Thomas H. Perkins (1764 – 1854)

November 30, 2016

Merchant and philanthropist Thomas Handasyd Perkins was born on December 15, 1764 and by his 20th birthday he was traveling the world.  After a trip to China with his wife Sarah Elliot’s uncle, James Magee who was then a captain of a ship in the China trade, Perkins and his brother formed J. & T. H. Perkins which soon became the foremost American trading house with China.  Their ships carried tea, cloth and china to the United States, coffee and sugar to Europe and furs and opium to China.  To ensure an advantage over other merchants they formed a branch in Canton in 1803.

Perkins’ later invested in cotton mills, mining, iron-making, hotels, theaters and quarrying.  The 1826 Granite Railway Company organized under his leadership was instrumental in building the first railroad in America.  For half a century Perkins’ company operated both quarries and railroad, but after laying a network of railroads he gave up railroad work and concentrated on the quarrying side of the business.  His quarrying business supplied the stone for many important buildings and structures in Boston, including the Bunker Hill Monument, the Boston Custom House, and Minot’s Ledge Light, one of the most famous lighthouses in the world near Boston Harbor.

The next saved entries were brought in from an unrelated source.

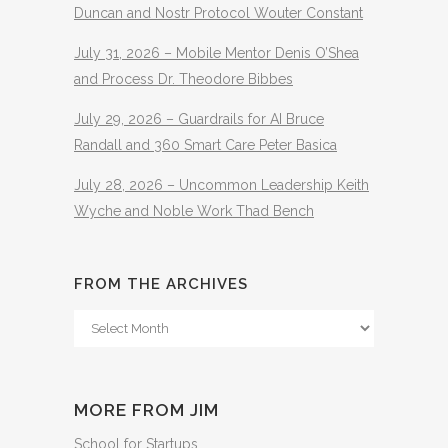
Duncan and Nostr Protocol Wouter Constant
July 31, 2026 – Mobile Mentor Denis O’Shea
and Process Dr. Theodore Bibbes
July 29, 2026 – Guardrails for AI Bruce
Randall and 360 Smart Care Peter Basica
July 28, 2026 – Uncommon Leadership Keith
Wyche and Noble Work Thad Bench
FROM THE ARCHIVES
From
The
Archives
MORE FROM JIM
School for Startups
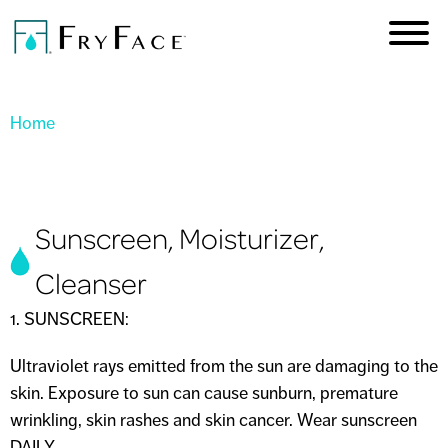
Skip to
main
content
You are here
Home
Sunscreen, Moisturizer,
Cleanser
1. SUNSCREEN:
Ultraviolet rays emitted from the sun are damaging to the
skin. Exposure to sun can cause sunburn, premature
wrinkling, skin rashes and skin cancer. Wear sunscreen
DAILY.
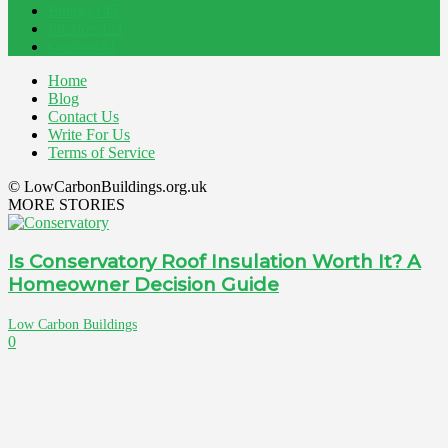
Energy
145
Interiors
121
Outdoor
81
Home
Blog
Contact Us
Write For Us
Terms of Service
© LowCarbonBuildings.org.uk
MORE STORIES
Is Conservatory Roof Insulation Worth It? A
Homeowner Decision Guide
Low Carbon Buildings
0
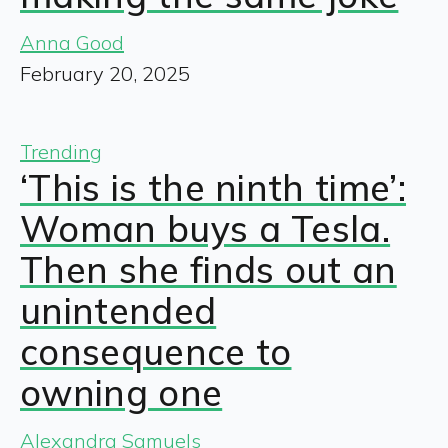
Anna Good
February 20, 2025
Trending
‘This is the ninth time’:
Woman buys a Tesla.
Then she finds out an
unintended
consequence to
owning one
Alexandra Samuels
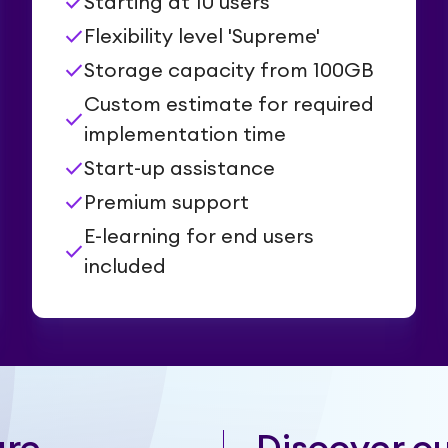
check
Starting at 10 users
check
Flexibility level 'Supreme'
check
Storage capacity from 100GB
Custom estimate for required
check
implementation time
check
Start-up assistance
check
Premium support
E-learning for end users
check
included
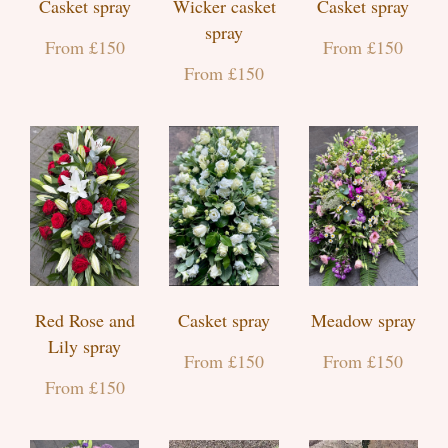
Casket spray
Wicker casket
Casket spray
spray
From £150
From £150
From £150
Red Rose and
Casket spray
Meadow spray
Lily spray
From £150
From £150
From £150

Business acumen aside, Perkins is perhaps best known for his philanthropy, leading the way for the creation of the New England Asylum for the Blind, later known as the Perkins Institution and Massachusetts School for the Blind.  He also gave generously to the Bunker Hill Monument Association, the Massachusetts General Hospital and the Boston Athenaeum.

Thomas Handasyd Perkins was originally buried at St. Paul’s Cathedral in Boston, but was later moved to Mount Auburn Cemetery on March 21, 1914.  He is buried in an underground tomb, Lot # 108 on Central Avenue with his family.  The lot’s marble monument is a dog (photo above) sculpted by Horatio Greenough (Lot # 97 Cedar Avenue), commissioned by Perkins and placed at Mount Auburn in 1844.  Considered “America’s first sculptor,” Greenough is known for his famous portrait statue of George Washington now in the Smithsonian Institution.  Several volumes about Perkins’ life and business are held in the Perkins Collection at the Massachusetts Historical Society.


  1. Lisa Ridgway says:

    Very interesting. Thank you!
    But I was a bit confused. Perkins had the dog sculpture done and placed
    at Mt Auburn in 1844, may we assume for his family?
    But when he died 10 years later in 1854, he wasn’t even buried there–?
    And wasn’t put in Mt Auburn until 1914–?
    There’s a story behind this…

    Thanks for explaining it.

    • Jennifer Johnston says:

      Hi Lisa,

      In 1843, at the age of 79, Perkins commissioned Horatio Greenough to create the a sculpture for him. Greenough had studied at the Phillips Academy and Harvard before moving to Rome to study abroad. He was taught to cut marble by Alpheus Carey (sculptor of Hannah Adams’s monument , the first erected at Mount Auburn), supported by the famous Washington Allston, and called the first professional American sculptor. Greenough sculpted the realistic Newfoundland dog for Perkins while still in Italy. The beloved pet is a symbol of loyalty and companionship, and a guide through the afterlife.

      Perkins was buried at St. Paul’s Cathedral in Boston and moved to Mount Auburn Cemetery in 1914.

      The dog sculpture may have been something he wanted to enjoy in life and then it was moved to “guard his grave” after he died.

      Death like life seems to find people residing with different members of their families and friends. Often after a few generations it can be difficult to tease out the connections between people and the choices they may have made in life or in preparation for their and / or their loved one’s death (e.g. to understand why one family member or couple within a family will choose burial or cremation or interment or inurnment in one location and other family members and / or friends may make different choices).

    • Jennifer Johnston says:

      Great question Helen, as the Boston Globe has said: “Perkins has a fascinating and complicated history in this regard. He was a major industrialist with significant holdings in textiles, railroads, and iron mines. But as a young man, he traded slaves in Haiti through India and China.”
      As you know, many powerful and wealthy people in our country were involved in trading slaves in the past, and at least a half a dozen U.S. presidents owned slaves while they were in office. Many charities, schools and hospitals also have extremely complex connections to slavery. It is important to recognize this fact and not to repeat these terrible atrocities going forward.